Nel calcolo non c’è nulla di sbagliato, sottolinea Andrea Orlando durant il convegno del 19 dicembre organizzato dall’associazione Hdemia, ma non si tratta di una penalizzazione della quota 100.

L’importo della pensione per chi continuerà a lavorare e sceglierà di non aderire al pensionamento anticipato sarà maggiore semplicemente perché, lavorando più anni, si avrà a disposizione un montante contributivo più elevato.

Meno si lavora, meno cresce la pensione. Non è certo un problema di quota 100 ma una scoperta dell’acqua tiepida secondo Antonello Orlando.

Tuttavia c’è un ulteriore aspetto da considerare: la questione del coefficiente di trasformazione secondo il quale più aumenta l’età anagrafica e più i contributi versati rendono.

Quota 100, penalizzazione nasce da miopia storica (anche degli “esperti”)

Più aumenta l’età anagrafica e più i contributi rendono e, di conseguenza, l’importo della pensione è più elevato. Questa è una delle altre osservazioni mosse da chi ritiene che la quota 100 nasconde una penalizzazione sugli assegni.
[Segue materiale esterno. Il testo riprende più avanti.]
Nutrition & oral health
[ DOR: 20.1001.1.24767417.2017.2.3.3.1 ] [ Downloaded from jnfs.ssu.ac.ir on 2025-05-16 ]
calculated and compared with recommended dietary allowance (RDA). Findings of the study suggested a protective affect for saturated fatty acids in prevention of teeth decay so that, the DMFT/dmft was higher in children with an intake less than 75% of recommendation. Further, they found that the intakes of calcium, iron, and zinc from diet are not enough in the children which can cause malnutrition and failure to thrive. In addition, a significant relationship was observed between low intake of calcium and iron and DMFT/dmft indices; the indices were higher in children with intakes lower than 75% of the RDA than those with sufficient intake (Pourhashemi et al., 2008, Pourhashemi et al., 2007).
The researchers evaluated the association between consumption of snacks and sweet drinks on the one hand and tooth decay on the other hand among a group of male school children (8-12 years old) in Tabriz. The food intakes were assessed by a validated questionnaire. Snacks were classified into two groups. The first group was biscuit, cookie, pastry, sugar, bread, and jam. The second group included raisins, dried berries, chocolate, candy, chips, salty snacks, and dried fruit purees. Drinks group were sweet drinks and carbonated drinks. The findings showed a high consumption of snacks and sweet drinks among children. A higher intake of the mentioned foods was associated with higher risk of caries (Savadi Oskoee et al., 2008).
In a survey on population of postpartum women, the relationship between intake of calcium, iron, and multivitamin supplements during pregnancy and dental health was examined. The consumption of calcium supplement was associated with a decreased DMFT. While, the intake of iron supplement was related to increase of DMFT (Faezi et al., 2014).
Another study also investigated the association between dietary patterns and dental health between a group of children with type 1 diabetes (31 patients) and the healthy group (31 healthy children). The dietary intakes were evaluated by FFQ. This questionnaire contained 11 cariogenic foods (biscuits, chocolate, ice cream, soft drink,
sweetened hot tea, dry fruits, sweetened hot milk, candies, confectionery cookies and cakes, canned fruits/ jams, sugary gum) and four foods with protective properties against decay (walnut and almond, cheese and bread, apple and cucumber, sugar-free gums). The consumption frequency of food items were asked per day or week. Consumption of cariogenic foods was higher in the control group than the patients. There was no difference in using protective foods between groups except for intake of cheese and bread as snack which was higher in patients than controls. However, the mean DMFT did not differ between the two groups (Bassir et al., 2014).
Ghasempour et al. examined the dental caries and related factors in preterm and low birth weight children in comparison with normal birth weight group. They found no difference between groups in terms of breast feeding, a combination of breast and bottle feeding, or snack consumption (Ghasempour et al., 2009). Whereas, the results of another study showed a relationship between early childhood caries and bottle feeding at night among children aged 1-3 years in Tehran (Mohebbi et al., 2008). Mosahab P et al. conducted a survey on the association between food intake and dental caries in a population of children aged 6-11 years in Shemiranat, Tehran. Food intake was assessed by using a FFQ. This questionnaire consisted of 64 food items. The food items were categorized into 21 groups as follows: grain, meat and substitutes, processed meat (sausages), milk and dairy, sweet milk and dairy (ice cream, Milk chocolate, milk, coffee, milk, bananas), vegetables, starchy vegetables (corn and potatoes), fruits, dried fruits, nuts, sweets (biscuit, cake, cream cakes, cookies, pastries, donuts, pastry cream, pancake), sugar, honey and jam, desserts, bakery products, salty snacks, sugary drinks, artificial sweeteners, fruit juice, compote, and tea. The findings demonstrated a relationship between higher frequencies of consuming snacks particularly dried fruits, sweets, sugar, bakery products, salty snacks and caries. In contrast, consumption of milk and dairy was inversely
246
Tuttavia anche in questo caso si tratta di un’interpretazione che non tiene conto delle regole vigenti e che, sottolinea Orlando, nascono da una miopia storica che purtroppo riguarda anche i cosiddetti esperti.

Il metodo di calcolo contributivo della pensione, cristallizzato con la riforma Fornero, prevede che una volta sommati tutti i contributi storicizzati, siano convertiti in una rendita, l’assegno pensionistico per l’appunto.

Il coefficiente di trasformazione che trasforma in pensione il montante contributivo è legato all’età dell’assicurato (legge Dini 1995). Più tardi si va in pensione e più l’importo è elevato. La logica “cinica” alla base della norma è che più tardi si andrà in pensione e meno tempo si avrà per goderne (e quindi si contrae l’onere a carico dell’INPS).

I coefficienti di trasformazione aumentano con l’età, è vero, ma la miopia storica è far finta di non ricordarsi che ogni tre anni (dal 2019 ogni due anni) i coefficienti vengono indicizzati.

Cosa significa? L’adeguamento alla speranza di vita che aumenta, che provoca per le pensioni due conseguenze:

  • aumento età pensionabile;
  • i coefficienti di rendimento della quota contributiva scendono.

Giunti a questo punto dovrebbe quindi essere chiaro che l’osservazione di cui sopra è errata. Da un lato è vero che il quotista a 62 anni prenderebbe meno, ma soltanto meno di quanto avrebbe preso se avesse compiuto i 67 anni nello stesso anno di accesso alla quota 100, per effetto del coefficiente modificato nel corso degli anni.

Questi dettagli alterano la percezione di quota 100, misura da tempo attesa dai lavoratori e che dovrebbe partire da febbraio 2019.
L’unico deterrente previsto dalla Legge di Bilancio 2019 è l’incumulabilità della pensione con i redditi da lavoro dipendente, assimilato o autonomo. Resta possibile percepire soltanto redditi diversi come lavoro autonomo occasionale (massimo 5.000 euro annui).